Dataset excerpts
● ● ●

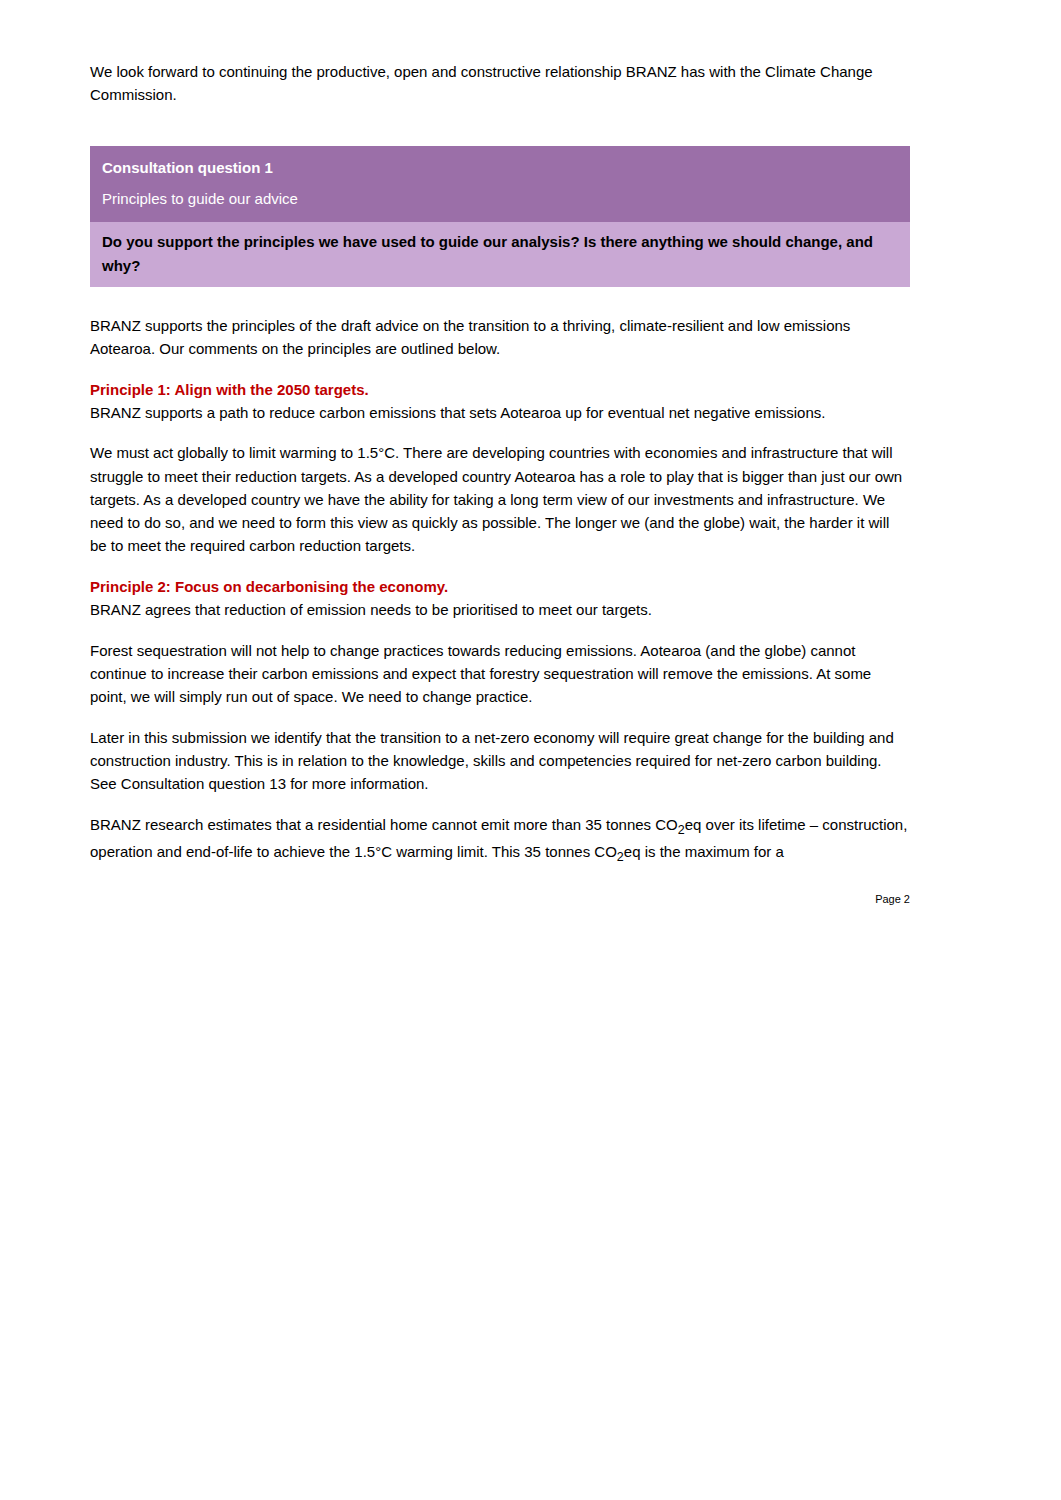We look forward to continuing the productive, open and constructive relationship BRANZ has with the Climate Change Commission.
Consultation question 1
Principles to guide our advice
Do you support the principles we have used to guide our analysis? Is there anything we should change, and why?
BRANZ supports the principles of the draft advice on the transition to a thriving, climate-resilient and low emissions Aotearoa. Our comments on the principles are outlined below.
Principle 1: Align with the 2050 targets.
BRANZ supports a path to reduce carbon emissions that sets Aotearoa up for eventual net negative emissions.
We must act globally to limit warming to 1.5°C. There are developing countries with economies and infrastructure that will struggle to meet their reduction targets. As a developed country Aotearoa has a role to play that is bigger than just our own targets. As a developed country we have the ability for taking a long term view of our investments and infrastructure. We need to do so, and we need to form this view as quickly as possible. The longer we (and the globe) wait, the harder it will be to meet the required carbon reduction targets.
Principle 2: Focus on decarbonising the economy.
BRANZ agrees that reduction of emission needs to be prioritised to meet our targets.
Forest sequestration will not help to change practices towards reducing emissions. Aotearoa (and the globe) cannot continue to increase their carbon emissions and expect that forestry sequestration will remove the emissions. At some point, we will simply run out of space. We need to change practice.
Later in this submission we identify that the transition to a net-zero economy will require great change for the building and construction industry. This is in relation to the knowledge, skills and competencies required for net-zero carbon building. See Consultation question 13 for more information.
BRANZ research estimates that a residential home cannot emit more than 35 tonnes CO2eq over its lifetime – construction, operation and end-of-life to achieve the 1.5°C warming limit. This 35 tonnes CO2eq is the maximum for a
Page 2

● ● ●

EXERCISE GOAL: If a line of the data above holds the string "advice", count it, then give only the final number.

OUTPUT BELOW: 2